TITLE:
Multi-Constrained QoS Opportunistic Routing by Optimal Power Tuning in Low Duty-Cycle WSNs
AUTHORS:
V. P. Jayachitra, G. Geetha, Durbaka Aishwarya
KEYWORDS:
Cross-Layer, Transmission Power Control, Latency Control, Energy Efficiency, Network Throughput, Multi-Hop Wireless Networks, Mission Critical Applications
JOURNAL NAME:
Circuits and Systems,
Vol.7 No.10,
August
12,
2016
ABSTRACT: Designing a
multi-constrained QoS (Quality of service) communication protocol for
mission-critical applications that seeks a path connecting source node and
destination node that satisfies multiple QoS constrains such as energy cost,
delay, and reliability imposes a great challenge in Wireless Sensor Networks
(WSNs). In such challenging dynamic environment, traditional routing and
layered infrastructure are inefficient and sometimes even infeasible.

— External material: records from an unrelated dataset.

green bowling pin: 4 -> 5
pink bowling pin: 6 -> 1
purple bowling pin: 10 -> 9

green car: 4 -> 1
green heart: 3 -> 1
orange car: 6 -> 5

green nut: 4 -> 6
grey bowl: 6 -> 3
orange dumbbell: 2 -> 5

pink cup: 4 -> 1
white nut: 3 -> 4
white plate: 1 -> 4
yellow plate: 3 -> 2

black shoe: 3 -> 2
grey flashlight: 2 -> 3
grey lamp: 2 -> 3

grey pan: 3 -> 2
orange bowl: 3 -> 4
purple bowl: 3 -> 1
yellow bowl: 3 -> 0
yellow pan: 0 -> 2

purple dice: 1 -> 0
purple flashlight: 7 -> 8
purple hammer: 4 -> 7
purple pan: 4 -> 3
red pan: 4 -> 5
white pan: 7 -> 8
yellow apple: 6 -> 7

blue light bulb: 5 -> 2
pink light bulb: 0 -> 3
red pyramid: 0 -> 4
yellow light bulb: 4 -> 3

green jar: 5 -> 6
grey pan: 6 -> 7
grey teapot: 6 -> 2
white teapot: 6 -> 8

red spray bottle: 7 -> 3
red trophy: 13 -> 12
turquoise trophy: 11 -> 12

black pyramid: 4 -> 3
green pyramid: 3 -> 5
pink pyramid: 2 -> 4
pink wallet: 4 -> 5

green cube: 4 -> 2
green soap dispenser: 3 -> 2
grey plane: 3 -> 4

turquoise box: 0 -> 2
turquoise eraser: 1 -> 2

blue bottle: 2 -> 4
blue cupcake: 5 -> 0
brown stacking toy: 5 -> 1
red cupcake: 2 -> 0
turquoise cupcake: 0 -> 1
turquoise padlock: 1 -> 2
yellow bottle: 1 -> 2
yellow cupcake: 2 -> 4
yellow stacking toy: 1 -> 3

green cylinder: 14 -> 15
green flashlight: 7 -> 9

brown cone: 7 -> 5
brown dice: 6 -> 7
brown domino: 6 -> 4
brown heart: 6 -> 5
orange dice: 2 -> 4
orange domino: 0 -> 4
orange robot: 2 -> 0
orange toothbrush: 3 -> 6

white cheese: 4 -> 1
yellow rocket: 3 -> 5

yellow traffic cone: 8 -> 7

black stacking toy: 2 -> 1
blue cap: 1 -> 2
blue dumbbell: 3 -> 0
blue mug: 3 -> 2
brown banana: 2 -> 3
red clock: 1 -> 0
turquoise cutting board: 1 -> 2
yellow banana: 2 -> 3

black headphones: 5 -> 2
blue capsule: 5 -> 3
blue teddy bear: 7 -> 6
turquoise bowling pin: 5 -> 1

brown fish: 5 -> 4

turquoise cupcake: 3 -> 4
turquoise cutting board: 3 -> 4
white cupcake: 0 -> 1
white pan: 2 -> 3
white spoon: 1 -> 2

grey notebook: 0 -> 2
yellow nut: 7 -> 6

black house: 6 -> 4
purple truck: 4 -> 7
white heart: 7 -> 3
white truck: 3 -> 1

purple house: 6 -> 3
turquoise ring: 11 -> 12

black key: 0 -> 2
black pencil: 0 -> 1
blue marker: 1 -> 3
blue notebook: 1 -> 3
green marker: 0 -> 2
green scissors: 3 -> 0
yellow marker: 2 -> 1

In recent
research works, the opportunistic routing paradigm which delays the forwarding
decision until reception of packets in forwarders by utilizing the broadcast
nature of the wireless medium has been exploited to overcome the limitations of
traditional routing. However, to guarantee the balance between the energy,
delay and reliability requires the refinement of opportunistic routing through
interaction between underlying layers known as cross-layer opportunistic
routing. Indeed, these schemes fail to achieve optimal performance and hence
require a new method to facilitate the adoption of the routing protocol to the
dynamic challenging environments. In this paper, we propose a universal
cross-layered opportunistic based communication protocol for WSNs for
guaranteeing the user set constraints on multi-constrained QoS in
low-duty-cycle WSN. Extensive simulation results show that the proposed work,
Multi-Constrained QoS Opportunistic routing by optimal Power Tuning (MOR-PT)
effectively achieves the feasible QoS trade-off constraints set by user by
jointly considering the power control and selection diversity over established
algorithms like DSF[1]andDTPC[2].